Not entirely convinced you can use model simulations for inferring surface temp like that - their LGM simulations are potentially quite far from equilibrium as they are nowhere near long enough for the deep ocean to equilibrate. Though some are initialised from a previously-calculated cold lgm state (eg previous model version, or the output of another GCM that already did it) so they may not all be too bad. But it's perhaps a bit of a leap to trust them in this way.

The stated 5-7.5 does not account for the uncertainty in their estimate either (merely the model spread in ratio), which could widen the range a bit. Still, will be interesting to see what the reaction to this is - 2.5C sounds like a lot in comparison to the MARGO SST.

Paul Skeoch said...

Only reason I saw it myself was because it got some promotion in "skeptic" circles. They are good for something. In articles accompanying the publication one of the authors was quoted saying that the mean ocean temperature had only warmed by about 0.1K over the past few decades. This was accurate and old information, but was numerically confusing for the uninitiated and got jumped on.

Thanks for the point about model ocean temps, was something I was wondering about.

Thorsten Mauritsen said...

Paul, without access to the new paper right now, but intuitively a longterm Exkursion in bias correction shouldn't change the lag-1 auto-correlation much.

James Annan said...

Disagree with that Thorsten, the autocorrelation will be pushed to high values if the time series curves away from the linear detrending for an extended period.

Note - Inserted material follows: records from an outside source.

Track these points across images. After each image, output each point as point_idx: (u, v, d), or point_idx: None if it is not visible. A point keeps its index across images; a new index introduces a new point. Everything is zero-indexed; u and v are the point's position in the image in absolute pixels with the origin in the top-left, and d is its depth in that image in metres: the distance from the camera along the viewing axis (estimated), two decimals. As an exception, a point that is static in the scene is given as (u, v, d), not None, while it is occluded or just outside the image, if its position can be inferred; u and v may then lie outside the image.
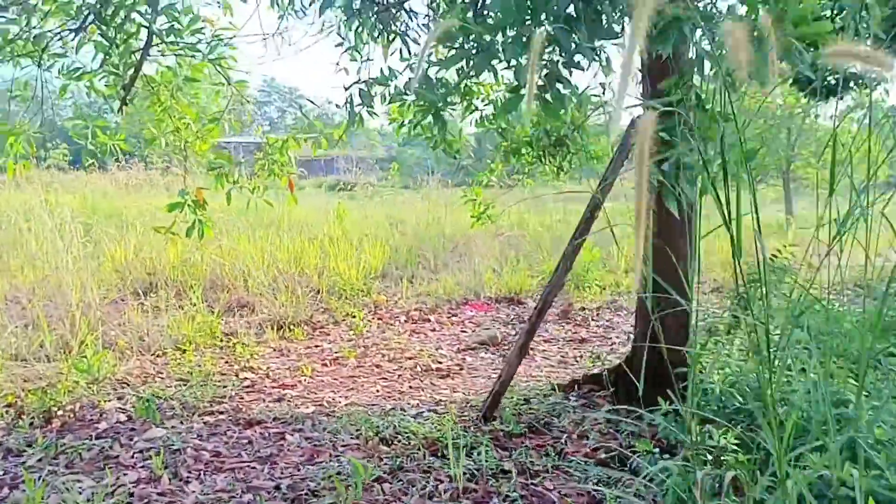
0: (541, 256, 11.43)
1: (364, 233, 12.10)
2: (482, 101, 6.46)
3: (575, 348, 7.26)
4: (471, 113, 6.35)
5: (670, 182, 3.76)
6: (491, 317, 8.76)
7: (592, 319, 8.55)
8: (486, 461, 3.90)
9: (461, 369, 6.46)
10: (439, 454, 4.14)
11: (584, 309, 8.98)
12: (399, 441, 4.37)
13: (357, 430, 4.58)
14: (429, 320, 8.51)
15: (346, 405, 5.31)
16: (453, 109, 5.44)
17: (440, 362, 6.66)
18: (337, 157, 27.19)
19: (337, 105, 5.33)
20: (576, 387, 5.16)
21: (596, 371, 5.36)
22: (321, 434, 4.57)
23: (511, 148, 7.10)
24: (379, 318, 8.45)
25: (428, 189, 18.10)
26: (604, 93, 6.84)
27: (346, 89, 4.85)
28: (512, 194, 9.22)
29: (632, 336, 7.47)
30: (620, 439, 4.27)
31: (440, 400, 5.44)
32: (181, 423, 4.87)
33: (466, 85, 5.88)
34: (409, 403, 5.33)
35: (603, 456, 4.09)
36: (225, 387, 5.70)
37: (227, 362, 6.47)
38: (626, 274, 11.01)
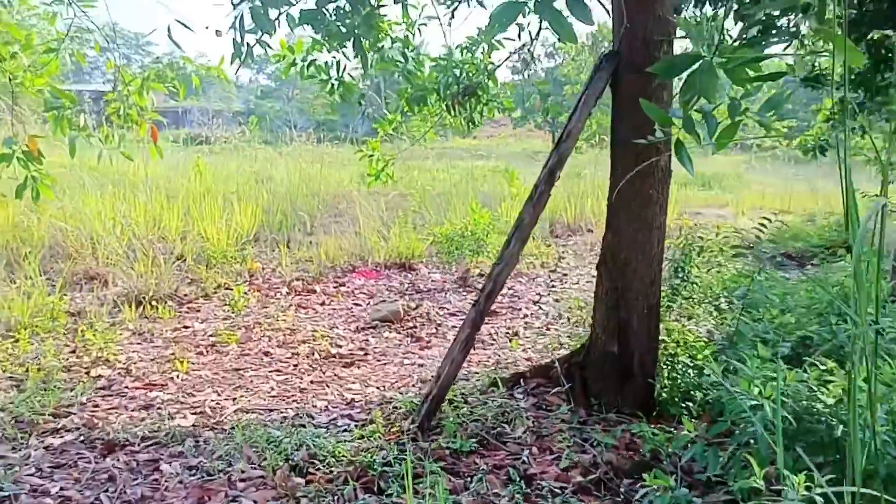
0: (429, 216, 10.42)
1: (230, 191, 10.66)
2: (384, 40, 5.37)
3: (486, 322, 6.33)
4: (377, 52, 5.23)
5: (689, 131, 2.84)
6: (383, 285, 7.70)
7: (494, 287, 7.65)
8: (442, 501, 2.89)
9: (366, 354, 5.38)
10: (375, 489, 3.09)
11: (482, 275, 8.07)
12: (317, 469, 3.27)
13: (259, 454, 3.44)
14: (314, 291, 7.34)
15: (235, 412, 4.13)
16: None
17: (339, 345, 5.55)
18: (191, 109, 24.94)
19: (218, 31, 4.07)
20: (521, 381, 4.21)
21: (545, 362, 4.43)
22: (209, 461, 3.40)
23: (415, 95, 6.01)
24: (257, 290, 7.20)
25: (293, 145, 16.66)
26: (519, 35, 5.90)
27: (235, 6, 3.60)
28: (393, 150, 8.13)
29: (545, 309, 6.67)
30: (594, 453, 3.37)
31: (353, 399, 4.36)
32: (13, 449, 3.55)
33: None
34: (315, 406, 4.22)
35: (580, 479, 3.17)
36: (73, 389, 4.37)
37: (74, 353, 5.10)
38: (516, 236, 10.21)
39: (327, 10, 3.80)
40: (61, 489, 3.14)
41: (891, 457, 2.32)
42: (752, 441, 2.68)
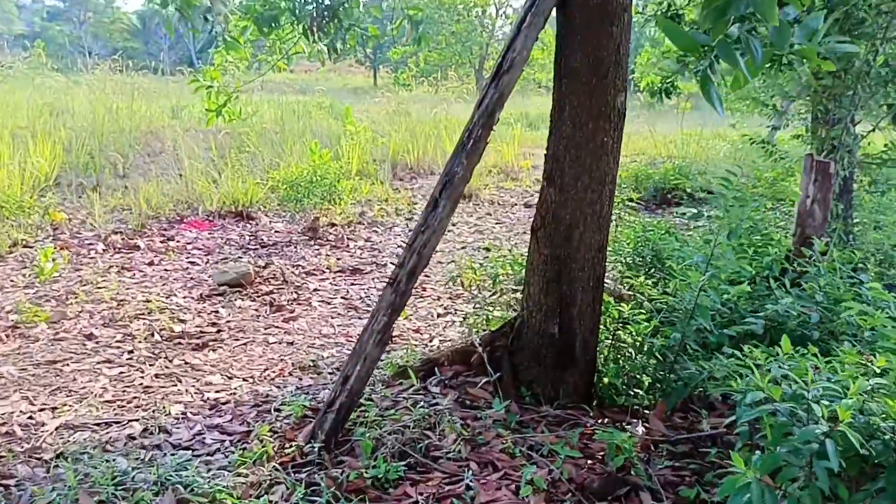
0: (263, 157, 9.18)
1: (19, 126, 8.84)
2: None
3: (353, 283, 5.44)
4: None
5: (730, 60, 2.10)
6: (220, 238, 6.54)
7: (348, 238, 6.72)
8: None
9: (219, 331, 4.32)
10: (282, 551, 2.19)
11: (333, 225, 7.10)
12: (194, 524, 2.31)
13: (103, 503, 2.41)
14: (138, 248, 6.06)
15: (58, 430, 3.01)
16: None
17: (183, 320, 4.44)
18: (-37, 30, 21.28)
19: None
20: (435, 370, 3.38)
21: (460, 345, 3.59)
22: (30, 519, 2.34)
23: (267, 15, 4.89)
24: (65, 247, 5.82)
25: (92, 74, 14.41)
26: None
27: None
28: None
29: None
30: (548, 467, 2.64)
31: (217, 401, 3.35)
32: None
33: None
34: (169, 415, 3.18)
35: (546, 509, 2.44)
36: None
37: None
38: (358, 178, 9.26)
39: None
40: None
41: None
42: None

Paul's first comment seems particularly relevant here. The underlying theory really relates to internal variability but the constraint appears to depend on the forced response...which presumably depends on the particular forcings in the model as well as its response to them. I wonder if this analysis could be a disguised way of mining for the aerosol forcing/response?

Thorsten Mauritsen said...

Dear James, perhaps you are right I hadn't thought about it that way, more focused on year-to-year errors. That said, Cox et al. do use 55 year detrended segments so that some estimates will be affected by the Cowtan-bias-discursion, whereas others will not. If you then inspect Cox et al. Figure 2a you will find that Psi is surprisingly stable across a Century. Thus, I stay by my intuition that this bias correction does not matter much, but once the data is public it will be easy enough to test.

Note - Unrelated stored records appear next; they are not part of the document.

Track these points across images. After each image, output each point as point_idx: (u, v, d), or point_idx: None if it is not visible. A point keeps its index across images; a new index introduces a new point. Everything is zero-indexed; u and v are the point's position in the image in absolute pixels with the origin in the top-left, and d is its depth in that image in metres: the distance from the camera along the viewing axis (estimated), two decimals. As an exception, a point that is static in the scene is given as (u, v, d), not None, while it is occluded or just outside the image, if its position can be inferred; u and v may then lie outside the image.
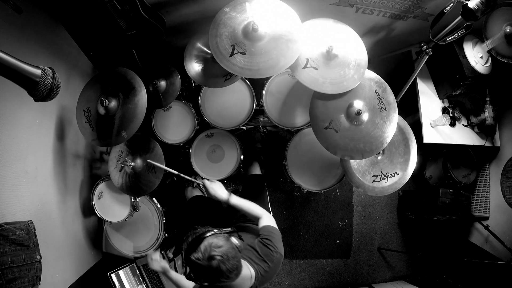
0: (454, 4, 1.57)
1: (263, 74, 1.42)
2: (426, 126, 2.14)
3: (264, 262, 1.26)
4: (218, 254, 1.06)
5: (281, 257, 1.31)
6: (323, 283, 2.69)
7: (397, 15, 1.88)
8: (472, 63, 1.93)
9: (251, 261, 1.25)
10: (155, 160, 1.74)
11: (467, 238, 2.56)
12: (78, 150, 2.02)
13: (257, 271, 1.23)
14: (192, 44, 1.82)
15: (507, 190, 1.98)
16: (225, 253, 1.08)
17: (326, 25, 1.57)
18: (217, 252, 1.07)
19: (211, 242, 1.09)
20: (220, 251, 1.07)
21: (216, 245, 1.08)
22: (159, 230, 1.95)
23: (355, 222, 2.74)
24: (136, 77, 1.62)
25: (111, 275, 1.97)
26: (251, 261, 1.25)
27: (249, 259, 1.26)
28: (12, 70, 0.74)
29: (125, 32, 1.63)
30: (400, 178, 1.69)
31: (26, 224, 1.34)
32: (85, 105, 1.67)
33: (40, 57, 1.58)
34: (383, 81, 1.59)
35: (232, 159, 2.06)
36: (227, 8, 1.51)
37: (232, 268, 1.08)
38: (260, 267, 1.25)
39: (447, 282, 2.54)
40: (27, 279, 1.28)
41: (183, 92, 2.13)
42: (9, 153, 1.37)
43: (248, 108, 1.98)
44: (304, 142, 1.98)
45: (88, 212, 2.07)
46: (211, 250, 1.07)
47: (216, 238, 1.11)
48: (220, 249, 1.08)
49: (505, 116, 2.29)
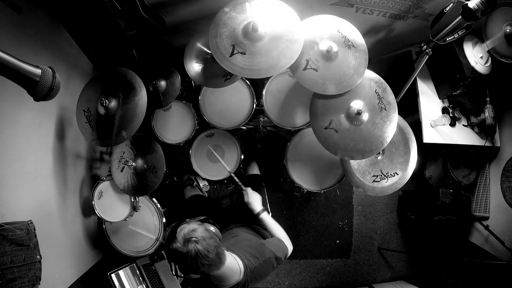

I agree this could be interesting regarding aerosols, though I think one would somehow need to tailor the method toward the problem, and I am not quite sure how. With RFMIP coming up, this will become easier.

Paul Skeoch said...

Ok, I've been able to replicate what Cox et al. did now. Here's what different obs. datasets produce. It seems that they must have used the GISS met station-only global average for the figure in the paper. The GISS Land+Ocean data produces results closer to NOAA (as you'd expect) and that's even more so the case for a version of GISS L+O using ERSSTv4 found using The Wayback Machine.

NOAA and GISS average higher values overall, though I found that squashing down the 1940s hump a bit moved them closer to the HadSST-based datasets.

The Cowtan-SSTbias curve is a very quick and dirty (so best to take with a pinch of salt) blend of Cowtan and Way Land average + SST via their bias identification from the new paper. It actually lowers the overall variability metric relative to HadCRUT4, though generally raises it for the most recent decades.

There are two factors contributing - standard deviation and lag-1 autocorrelation - and how the combination of those in models do and don't match the observed variability metric on average seems quite complex. In your write-up you mention the problem of "unknown unknowns" regarding model performance but isn't there a known issue here: that models don't do ENSO behaviour well and that's one of the key factors producing observed variability statistics.

Thorsten Mauritsen said...

Thanks Paul, great to see how all datasets support the Cox et al. study. This is of course something they could have easily done, though choosing a different dataset will not change the central estimate further than 3.0 K.

Yes, as I said above the leap of faith is that models get the ratio of short to long term feedbacks right.